The expansion: In 2026, Microsoft expanded Copilot’s data collection to include activity across Windows, Edge, Bing, and other services. This is often enabled by default.

Encryption: Enterprise-grade for business products. Consumer protections are less clear.

Meta AI

Collects: Almost everything - 32 of 35 data categories including location, financial info, health data, contacts, browsing history, and “sensitive information” like racial/ethnic data.

Training: All your public Facebook and Instagram content trains Meta AI. This includes photos, comments, and posts from anyone over 18.

Opt-out reality: U.S. users have no real opt-out option. EU users could previously object under GDPR, but Meta removed that option in May 2025.

You can’t turn it off: There’s no switch to disable Meta AI on Facebook, WhatsApp, or Instagram. It’s embedded in search bars and messaging.

Perplexity

Collects: Search queries, account details, device info, usage data.

Training: Free and Pro users have AI Data Retention enabled by default, but can opt out in settings.

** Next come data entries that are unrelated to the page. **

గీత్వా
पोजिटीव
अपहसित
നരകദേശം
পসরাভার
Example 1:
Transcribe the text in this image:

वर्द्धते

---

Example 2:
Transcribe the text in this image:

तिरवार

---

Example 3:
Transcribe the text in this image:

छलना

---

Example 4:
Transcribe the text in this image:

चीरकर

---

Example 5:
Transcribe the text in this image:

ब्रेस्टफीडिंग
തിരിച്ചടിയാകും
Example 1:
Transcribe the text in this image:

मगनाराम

Email protection: Perplexity explicitly states email service information is never used for AI training.

Enterprise: Enterprise data is never used for training.

DeepSeek

Collects: User input including chat history, device info, usage data - 11 data types total.

Where it goes: Data is stored on servers in the People’s Republic of China and retained “as long as necessary.”

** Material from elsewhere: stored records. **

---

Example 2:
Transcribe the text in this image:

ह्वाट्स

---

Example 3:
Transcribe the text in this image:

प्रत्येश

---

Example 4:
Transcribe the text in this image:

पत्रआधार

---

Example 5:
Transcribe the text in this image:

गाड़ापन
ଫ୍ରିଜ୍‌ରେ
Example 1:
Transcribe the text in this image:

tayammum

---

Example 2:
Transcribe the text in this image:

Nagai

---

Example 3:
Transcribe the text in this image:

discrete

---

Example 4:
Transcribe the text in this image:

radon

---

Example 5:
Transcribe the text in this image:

The concern: Subject to Chinese data laws, which can compel disclosure to government authorities.

How to Opt Out

ChatGPT

  1. Go to Settings > Data Controls
  2. Turn off “Improve the model for everyone”
  3. Alternative: Use temporary chat mode for sensitive conversations

Google Gemini

  1. Go to Gemini Activity settings
  2. Select “Turn off” > “Turn off and delete activity”
  3. Note: Data is still retained for 72 hours “for stability”

Claude

  1. Go to Settings > Privacy
  2. Check whether “Allow use of data to improve Claude” is enabled
  3. Turn it off if you don’t want training participation

Microsoft Copilot

  1. Visit your Microsoft account privacy page
  2. Navigate to Privacy settings
  3. Turn off “Model Training on Text” and “Model Training on Voice”
  4. For Copilot’s expanded data collection: dig through Windows privacy settings

Meta AI

U.S. users: You cannot opt out. Your only option is making your Facebook account private - Meta says it won’t use private account data.

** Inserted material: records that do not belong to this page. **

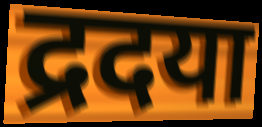
द्रदया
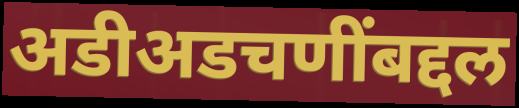
अडीअडचणींबद्दल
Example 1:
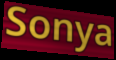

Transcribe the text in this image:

Sonya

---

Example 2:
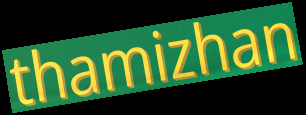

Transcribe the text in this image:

thamizhan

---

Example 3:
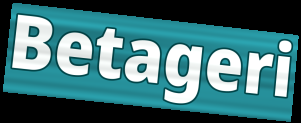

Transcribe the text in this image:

Betageri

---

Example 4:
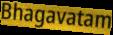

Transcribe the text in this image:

Bhagavatam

EU users: The GDPR objection form was removed in May 2025. You’re now included.

Perplexity

  1. Go to Settings
  2. Find and disable AI Data Retention
  3. Note: This doesn’t affect Enterprise accounts (which never train)

The Most Private Options

If privacy is your priority, here are your best choices:

For a commercial chatbot: Claude offers the strongest default privacy protections. It doesn’t train on your data by default for older accounts, doesn’t track users, and doesn’t show third-party ads.

For maximum privacy: Duck.ai strips your IP address and identifying metadata before sending prompts to underlying models (OpenAI, Anthropic, or Meta). You get AI capabilities without direct tracking.

For complete control: Run a local model. Ollama with Llama 3 or similar means your data never leaves your machine. Zero collection, zero training, zero third parties.

What You Can Do

  1. Check your settings now. Most services have opt-outs buried in menus. Find them.

  2. Use incognito/temporary modes. Claude, Perplexity, and Gemini all offer temporary chat options that aren’t saved or trained on.

  3. Don’t put sensitive info in chatbots. Assume human reviewers will see it. Google says this explicitly.

  4. Consider local alternatives. For sensitive work, a local LLM eliminates the privacy question entirely.

  5. Watch for policy changes. Anthropic, Meta, and others have all changed their policies in the past year. What’s opt-in today might be opt-out tomorrow.

The AI industry has made data collection the default. But you don’t have to accept it. A few minutes in settings can significantly reduce what these companies know about you.